Thanks for such wonderfully detailed documentations of this process..a great example that open and transparent processes are just as critical as open data and technologies.

Anonymous said...

I think that the next step would be that you use it as a way to show the weather dynamically, as having something moving inside as like a 3 or 7-day temperature scale. So you could feel the weather, instead of looking at a series of numbers.

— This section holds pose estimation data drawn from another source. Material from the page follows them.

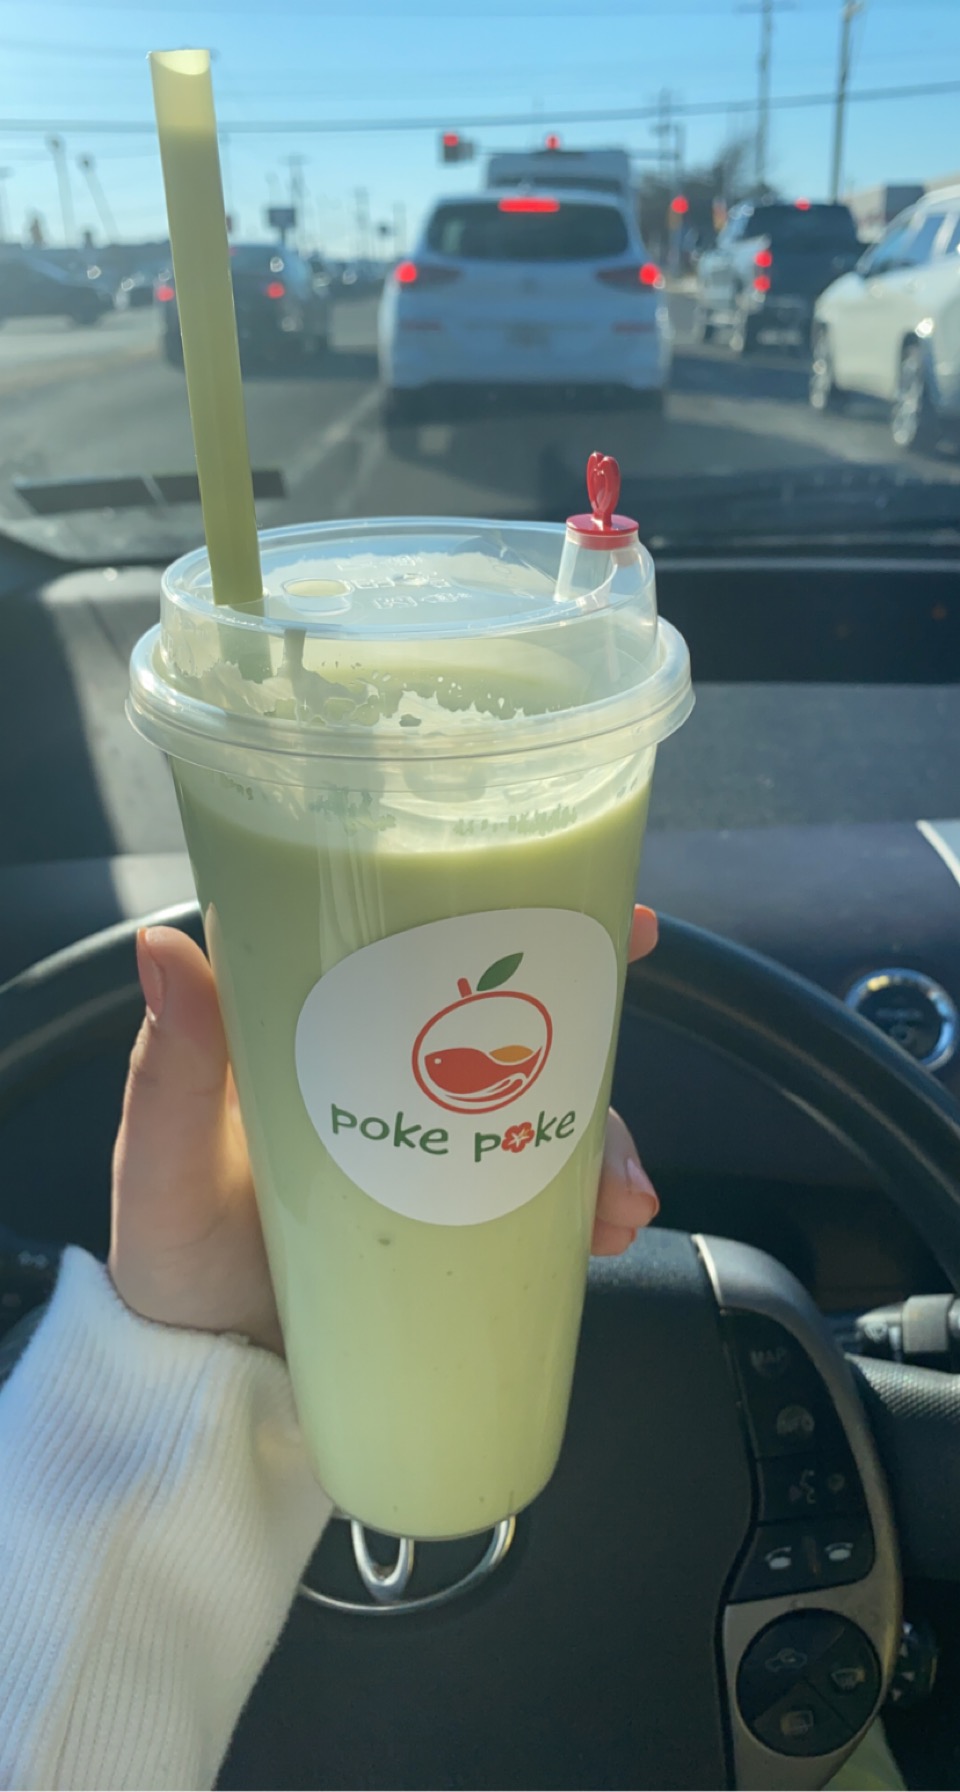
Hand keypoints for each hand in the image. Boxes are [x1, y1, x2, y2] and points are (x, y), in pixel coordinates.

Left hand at [109, 909, 660, 1353]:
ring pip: (541, 1108)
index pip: (421, 943)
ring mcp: (432, 1146)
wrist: (207, 1383)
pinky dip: (588, 1204)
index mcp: (324, 1030)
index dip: (513, 912)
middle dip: (590, 1037)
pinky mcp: (458, 1218)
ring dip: (599, 1141)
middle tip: (620, 1064)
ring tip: (619, 1204)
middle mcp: (391, 1072)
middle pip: (508, 1023)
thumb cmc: (173, 1259)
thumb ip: (169, 1073)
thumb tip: (164, 943)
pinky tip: (608, 1235)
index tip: (596, 911)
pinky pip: (542, 1192)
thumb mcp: (162, 1166)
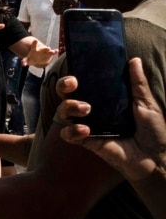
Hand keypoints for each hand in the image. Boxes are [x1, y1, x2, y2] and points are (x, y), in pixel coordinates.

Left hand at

Also, that if you could line up a series of them ( almost like a quipu ) then people could see trends in climate in regards to their area, versus numerical data.

Anonymous said...

Mitchell,
Nice work! One possible way to make the data more comfortably wearable might be to create (build) a wafer of each data slice with a small hole added to the center of each slice. String them on a wire rope to make a necklace. The rainfall data might be added as color. A gradient from one color to another, such as blue for wetter days, gold for drier days.
-Craig

Anonymous said...

Beautiful and unique. Know several weather people who would love this.

Fabio Carrera said...

It would be great to see some pictures of somebody wearing it...
Great Work! And great post!

sarcozona said...

I think you need to open a shop on etsy!

Science Cheerleader said...

Wow. Can you help me better understand how the data is collected and distributed to the bracelet? Does the bracelet need to be directly exposed to weather every day or is the data interpreted by other means? In any case, this is the coolest thing I've seen in a looong time. Cheers to you.

Vintage Jewelry said...

It is very beautiful, very unique .. but I'm not sure that many people like it that way. Although it has this really cool transplantation with the right lighting, I think this color and finish that people will rather not want to wear it. Well, how complicated is to give to it some color and decoration? :)

Mitchell said...

Science Cheerleader - thanks! The data is just downloaded from the local Bureau of Meteorology, they provide it as a spreadsheet. I use Processing to read in that data and generate the form.

Anonymous said...

Any chance that you'd produce and sell these bracelets for different locations? I'd be interested in buying one from you.

generic propecia said...

Wow those bracelets are amazing! and so fashion! i want them! hehe! thanks for the good blog!

vertigo symptoms said...

This is some very future looking jewelry ,i really like how it looks,Do you got any details where i could get one?

louis said...

Thanks for such wonderfully detailed documentations of this process..a great example that open and transparent processes are just as critical as open data and technologies.

Joan@ girls jewellery said...

This is a great piece of work, it's like a work of art, very unique bracelet.